消人屋敷の殺人:深木章子:一度は「書かなければならない」案件

「消人屋敷の殺人」(067/2020年)

直球勝負の本格ミステリ。嵐で孤立した屋敷が舞台です。やはり、本格ミステリ作家としては、一度は「書かなければならない」案件なのでしょう。もちろん、屋敷の見取り図付です。

孤立した屋敷で電話線が切られる。超王道で深木は挑んできます。敢えてありきたりな要素を満載した上で、いかに今までのミステリとは異なった作品に仕上げるのか。かなり大変な作業かと思います。パクリとか言われる可能性も高いし、ネタは有限だし。でも、ミステリ好きの既視感を利用したトリックとかも繰り出せるので、この案件は尽きないのでしょう。たくさん読んでるからこそミスリードされる、悔しいけど、楽しいです。

どんなトリックで攻めてくるのか、真っ向から疑って進む読書です。今までの読書経験から、様々なパターンを思い浮かべながら読むのですが、今回、本作品で気が付いたことがあります。

疑いながら読んでいるのですが、物語の世界に引き込まれると、疑うことを忘れているのです。ミステリのトリックを探すことより、ミステリの世界に入ることの方が面白いし、興奮するからだと思います。そして、疑うことを忘れたころに、一気にドドーンと、作者は読者に「解答」をぶつけてくるから、衝撃も大きくなるんです。

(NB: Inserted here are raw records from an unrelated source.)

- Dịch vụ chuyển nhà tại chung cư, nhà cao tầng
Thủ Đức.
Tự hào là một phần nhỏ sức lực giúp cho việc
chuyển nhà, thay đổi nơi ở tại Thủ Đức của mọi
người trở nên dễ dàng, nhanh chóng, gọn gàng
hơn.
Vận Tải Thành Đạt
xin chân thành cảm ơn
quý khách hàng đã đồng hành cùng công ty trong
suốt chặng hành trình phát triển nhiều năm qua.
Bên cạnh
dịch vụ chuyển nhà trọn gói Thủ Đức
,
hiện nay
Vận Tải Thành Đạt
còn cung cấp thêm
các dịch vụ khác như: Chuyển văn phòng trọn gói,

ずーっと疑いながら読んでいれば、きっと少なからず解答に近づいているはず。そこで答えを明かされても、衝撃は小さいはずです。が、優れた本格ミステリは違うのです。

本作、大きく分けて4つのポイントがあります。どれもお馴染みの「仕掛け」ではありますが、実にうまく作用してます。そしてオマケで過去の謎解きも付いてくるので、存分に楽しんでください。